▸ Try it
No pictures should appear in the copy; otherwise retype the entries exactly.

============

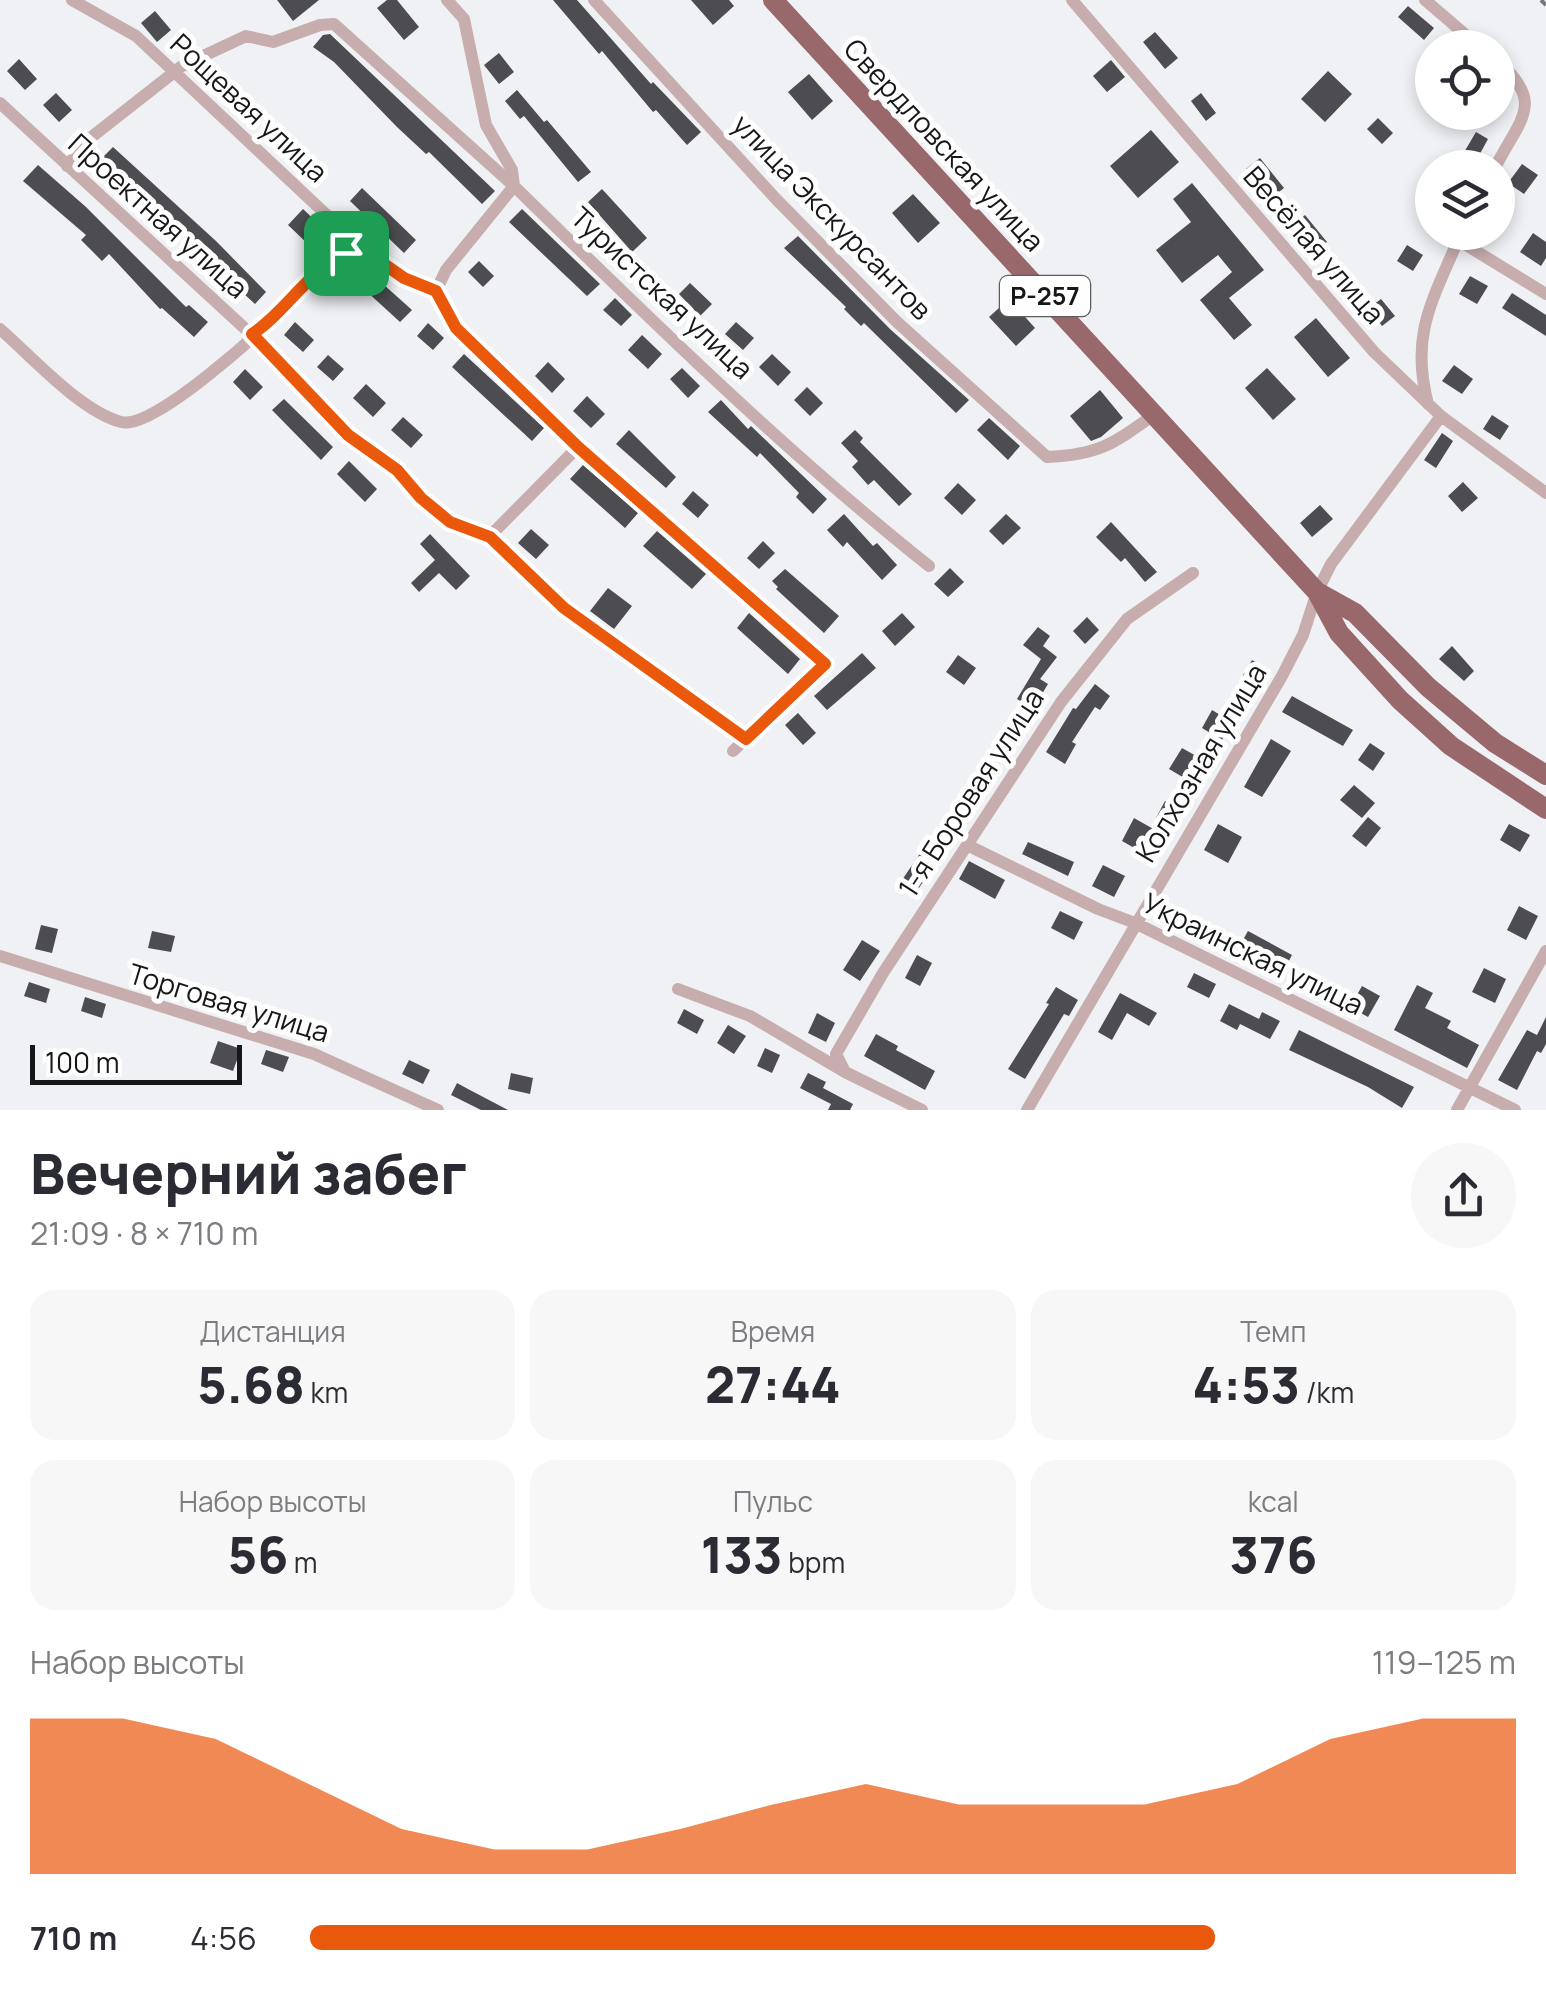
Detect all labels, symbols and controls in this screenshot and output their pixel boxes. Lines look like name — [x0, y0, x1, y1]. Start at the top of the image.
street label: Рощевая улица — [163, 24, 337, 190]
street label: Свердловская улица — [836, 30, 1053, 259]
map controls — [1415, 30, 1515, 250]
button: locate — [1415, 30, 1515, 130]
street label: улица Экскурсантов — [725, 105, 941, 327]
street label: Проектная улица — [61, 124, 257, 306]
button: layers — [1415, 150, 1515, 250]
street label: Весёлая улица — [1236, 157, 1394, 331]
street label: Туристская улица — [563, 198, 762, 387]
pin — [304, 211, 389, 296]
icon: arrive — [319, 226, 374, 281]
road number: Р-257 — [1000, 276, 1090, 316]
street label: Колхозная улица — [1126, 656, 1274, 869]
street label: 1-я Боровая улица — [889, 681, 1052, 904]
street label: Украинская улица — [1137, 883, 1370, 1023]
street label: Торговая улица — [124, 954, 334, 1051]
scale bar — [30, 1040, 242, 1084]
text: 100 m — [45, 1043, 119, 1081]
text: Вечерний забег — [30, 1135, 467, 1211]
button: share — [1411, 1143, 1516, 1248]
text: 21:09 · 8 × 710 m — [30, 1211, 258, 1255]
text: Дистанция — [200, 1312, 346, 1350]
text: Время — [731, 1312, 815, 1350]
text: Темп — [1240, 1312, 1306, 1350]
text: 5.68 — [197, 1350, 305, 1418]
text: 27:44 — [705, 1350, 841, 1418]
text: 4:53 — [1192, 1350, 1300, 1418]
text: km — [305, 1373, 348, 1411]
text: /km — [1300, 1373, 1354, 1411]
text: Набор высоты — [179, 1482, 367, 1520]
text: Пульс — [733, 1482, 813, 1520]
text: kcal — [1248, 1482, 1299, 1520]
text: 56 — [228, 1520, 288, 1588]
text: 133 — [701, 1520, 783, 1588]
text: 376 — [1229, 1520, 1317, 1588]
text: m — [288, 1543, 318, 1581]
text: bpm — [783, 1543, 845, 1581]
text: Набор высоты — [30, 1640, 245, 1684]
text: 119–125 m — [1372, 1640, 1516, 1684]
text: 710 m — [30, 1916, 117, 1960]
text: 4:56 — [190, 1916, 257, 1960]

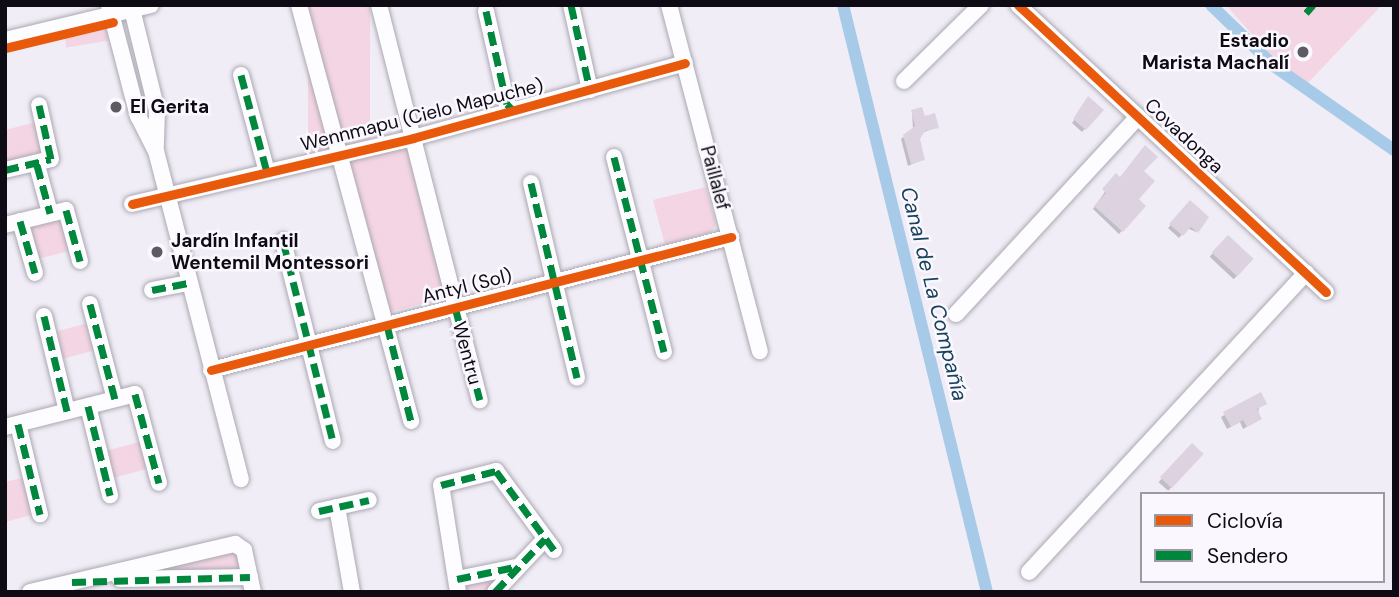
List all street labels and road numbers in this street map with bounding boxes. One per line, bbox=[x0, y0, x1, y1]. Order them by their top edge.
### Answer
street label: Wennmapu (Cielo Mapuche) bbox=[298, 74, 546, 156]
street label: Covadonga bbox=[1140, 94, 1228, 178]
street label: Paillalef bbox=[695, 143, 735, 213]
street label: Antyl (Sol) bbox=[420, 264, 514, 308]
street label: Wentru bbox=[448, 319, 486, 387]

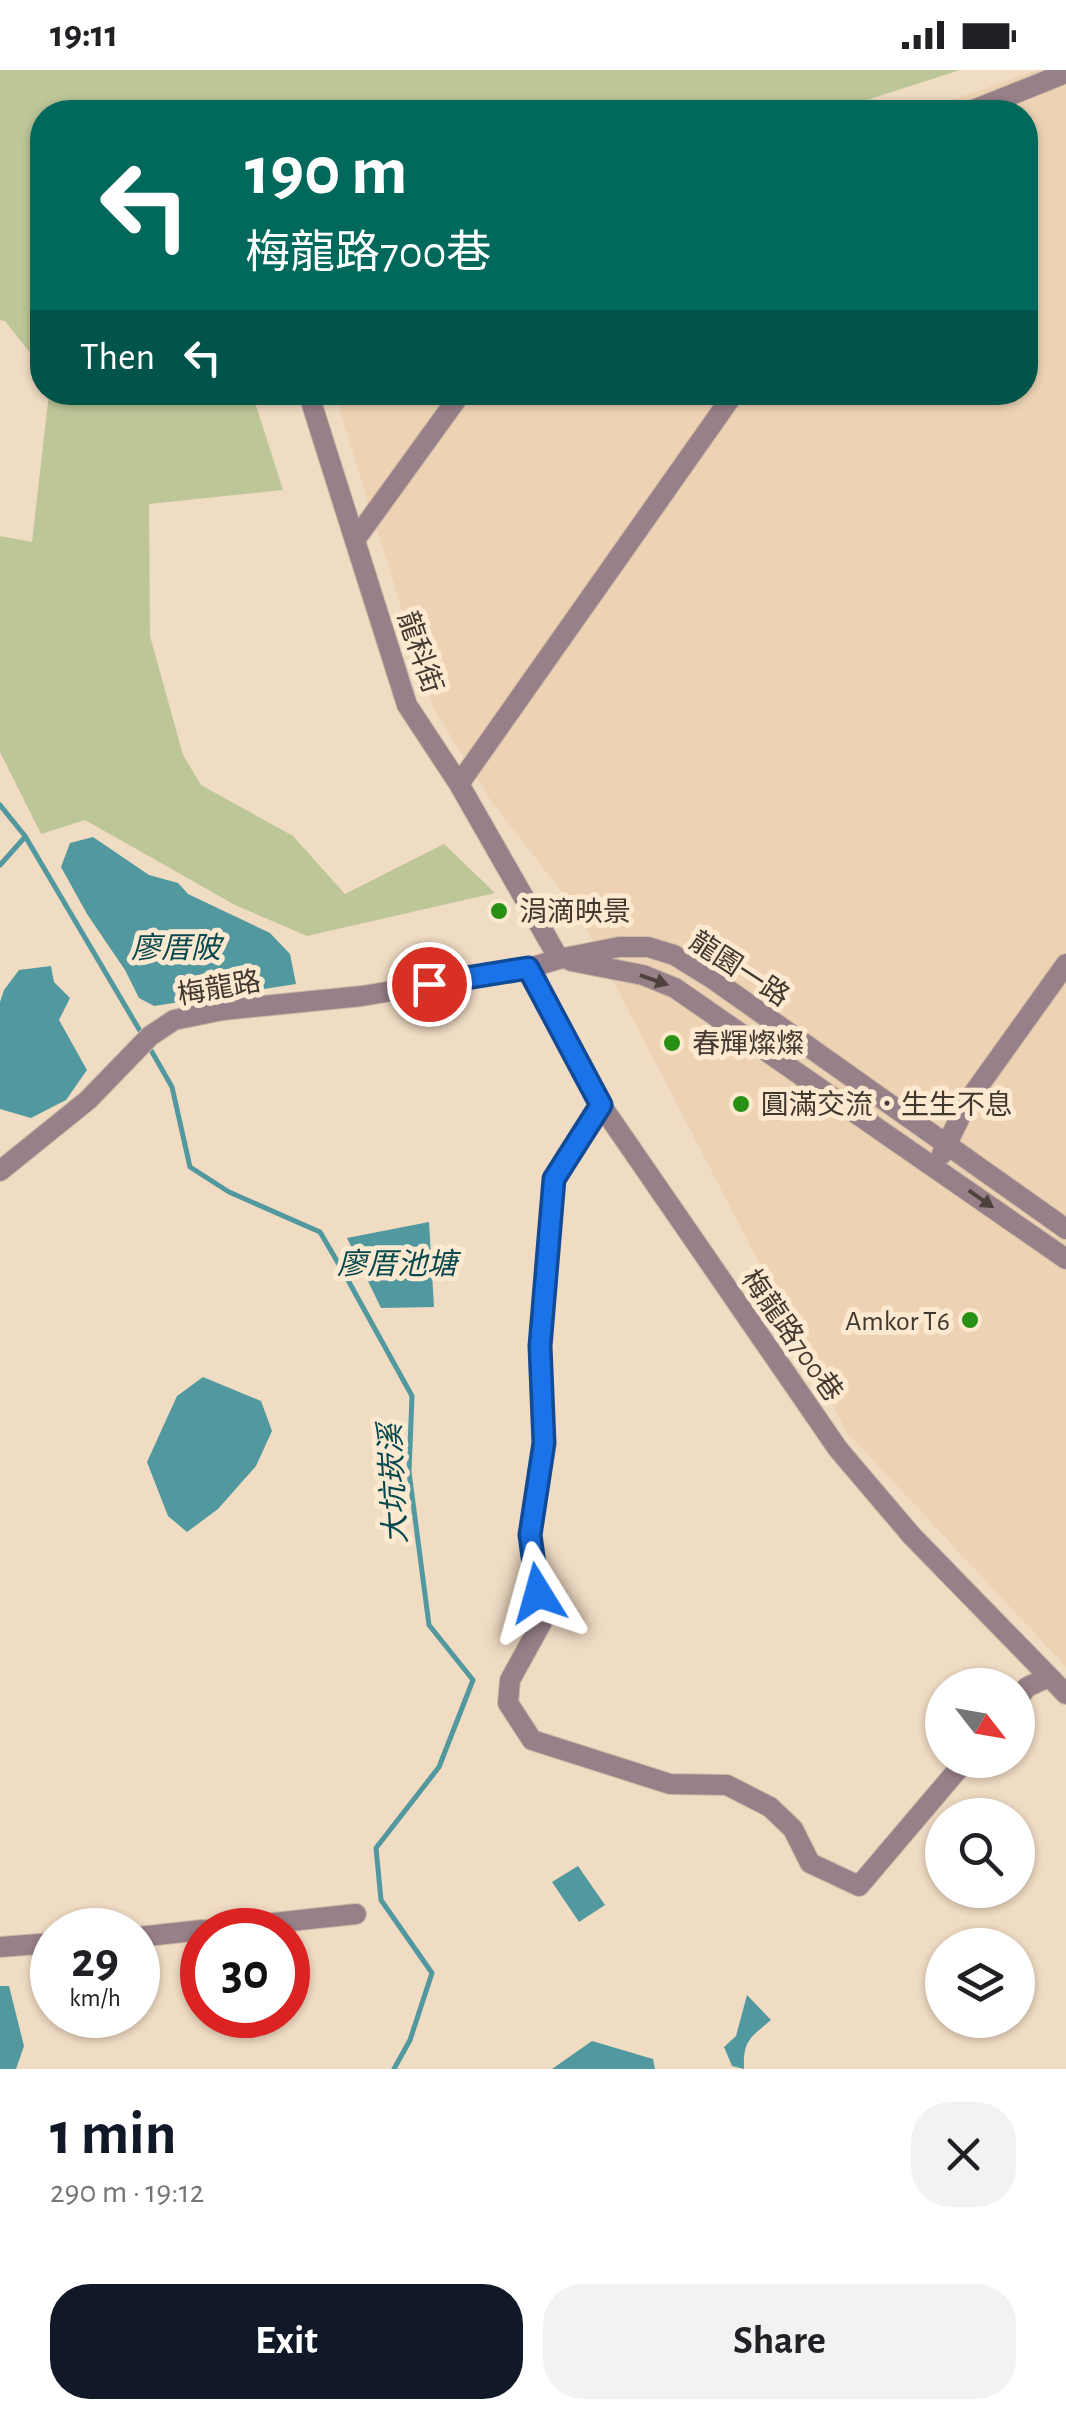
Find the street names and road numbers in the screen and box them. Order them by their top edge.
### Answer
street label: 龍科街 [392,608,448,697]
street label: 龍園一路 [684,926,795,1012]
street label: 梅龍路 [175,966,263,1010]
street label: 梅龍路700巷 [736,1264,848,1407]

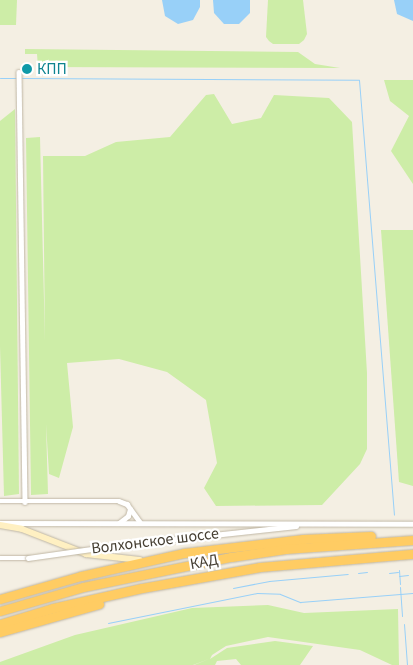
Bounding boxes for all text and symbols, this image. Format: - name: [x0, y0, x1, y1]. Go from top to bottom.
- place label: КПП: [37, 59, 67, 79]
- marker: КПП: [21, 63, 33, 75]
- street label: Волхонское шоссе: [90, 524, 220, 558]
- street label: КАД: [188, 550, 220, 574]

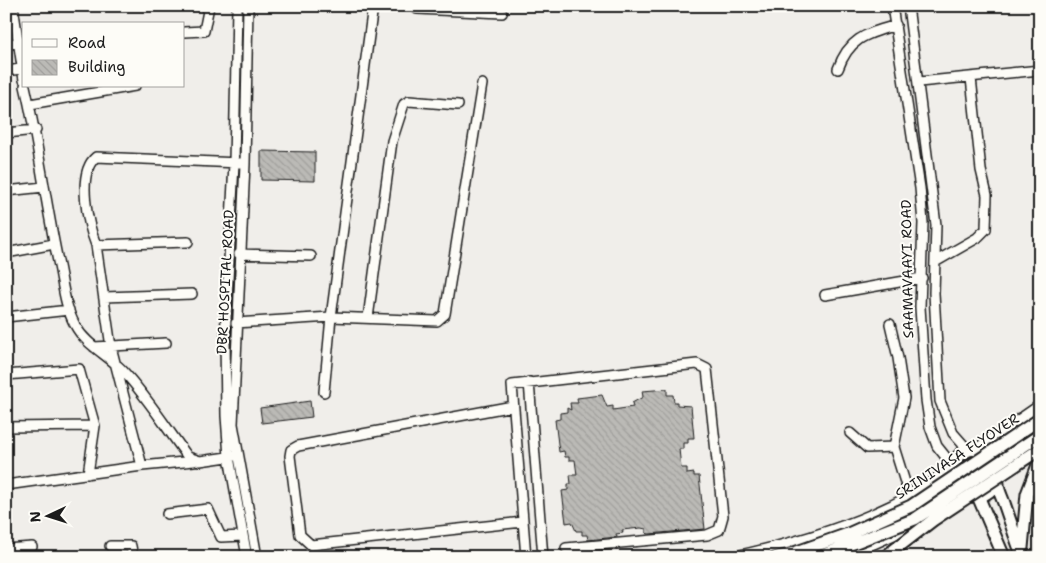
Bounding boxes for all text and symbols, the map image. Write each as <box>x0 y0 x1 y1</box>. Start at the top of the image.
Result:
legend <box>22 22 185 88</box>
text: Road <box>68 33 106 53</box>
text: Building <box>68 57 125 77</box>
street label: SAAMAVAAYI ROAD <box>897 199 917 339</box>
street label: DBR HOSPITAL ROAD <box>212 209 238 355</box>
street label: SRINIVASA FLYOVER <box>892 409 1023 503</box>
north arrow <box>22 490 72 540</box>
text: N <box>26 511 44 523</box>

============

▸ Answer to this task
Detect all labels, symbols and controls in this screenshot and output their pixel boxes. Lines look like name — [x0, y0, x1, y1]. Start at the top of the image.
street label: Рощевая улица — [163, 24, 337, 190]
street label: Свердловская улица — [836, 30, 1053, 259]
map controls — [1415, 30, 1515, 250]
button: locate — [1415, 30, 1515, 130]
street label: улица Экскурсантов — [725, 105, 941, 327]
street label: Проектная улица — [61, 124, 257, 306]
button: layers — [1415, 150, 1515, 250]
street label: Весёлая улица — [1236, 157, 1394, 331]
street label: Туристская улица — [563, 198, 762, 387]
pin — [304, 211, 389, 296]
icon: arrive — [319, 226, 374, 281]
road number: Р-257 — [1000, 276, 1090, 316]
street label: Колхозная улица — [1126, 656, 1274, 869]
street label: 1-я Боровая улица — [889, 681, 1052, 904]
street label: Украинская улица — [1137, 883, 1370, 1023]
street label: Торговая улица — [124, 954, 334, 1051]
scale bar — [30, 1040, 242, 1084]
text: 100 m — [45, 1043, 119, 1081]
text: Вечерний забег — [30, 1135, 467, 1211]
button: share — [1411, 1143, 1516, 1248]
text: 21:09 · 8 × 710 m — [30, 1211, 258, 1255]
text: Дистанция — [200, 1312, 346, 1350]
text: Время — [731, 1312, 815, 1350]
text: Темп — [1240, 1312, 1306, 1350]
text: 5.68 — [197, 1350, 305, 1418]
text: 27:44 — [705, 1350, 841, 1418]
text: 4:53 — [1192, 1350, 1300, 1418]
text: km — [305, 1373, 348, 1411]
text: /km — [1300, 1373, 1354, 1411]
text: Набор высоты — [179, 1482, 367, 1520]
text: Пульс — [733, 1482, 813, 1520]
text: kcal — [1248, 1482, 1299, 1520]
text: 56 — [228, 1520, 288, 1588]
text: 133 — [701, 1520, 783, 1588]
text: 376 — [1229, 1520, 1317, 1588]
text: m — [288, 1543, 318, 1581]
text: bpm — [783, 1543, 845, 1581]
text: Набор высоты — [30, 1640, 245, 1684]
text: 119–125 m — [1372, 1640, 1516, 1684]
text: 710 m — [30, 1916, 117, 1960]
text: 4:56 — [190, 1916, 257, 1960]

List all street labels and road numbers in this street map with bounding boxes. One per line, bbox=[x0, y0, x1, y1]. Order them by their top edge.
### Answer
street label: Wennmapu (Cielo Mapuche) bbox=[298, 74, 546, 156]
street label: Covadonga bbox=[1140, 94, 1228, 178]
street label: Paillalef bbox=[695, 143, 735, 213]
street label: Antyl (Sol) bbox=[420, 264, 514, 308]
street label: Wentru bbox=[448, 319, 486, 387]

Find the street names and road numbers in the screen and box them. Order them by their top edge.
### Answer
street label: 龍科街 [392,608,448,697]
street label: 龍園一路 [684,926,795,1012]
street label: 梅龍路 [175,966,263,1010]
street label: 梅龍路700巷 [736,1264,848,1407]

Bounding boxes for all text and symbols, this image. Format: - name: [x0, y0, x1, y1]. Go from top to bottom.
- place label: КПП: [37, 59, 67, 79]
- marker: КПП: [21, 63, 33, 75]
- street label: Волхонское шоссе: [90, 524, 220, 558]
- street label: КАД: [188, 550, 220, 574]

Bounding boxes for all text and symbols, the map image. Write each as <box>x0 y0 x1 y1</box>. Start at the top of the image.
Result:
legend <box>22 22 185 88</box>
text: Road <box>68 33 106 53</box>
text: Building <box>68 57 125 77</box>
street label: SAAMAVAAYI ROAD <box>897 199 917 339</box>
street label: DBR HOSPITAL ROAD <box>212 209 238 355</box>
street label: SRINIVASA FLYOVER <box>892 409 1023 503</box>
north arrow <box>22 490 72 540</box>
text: N <box>26 511 44 523</box>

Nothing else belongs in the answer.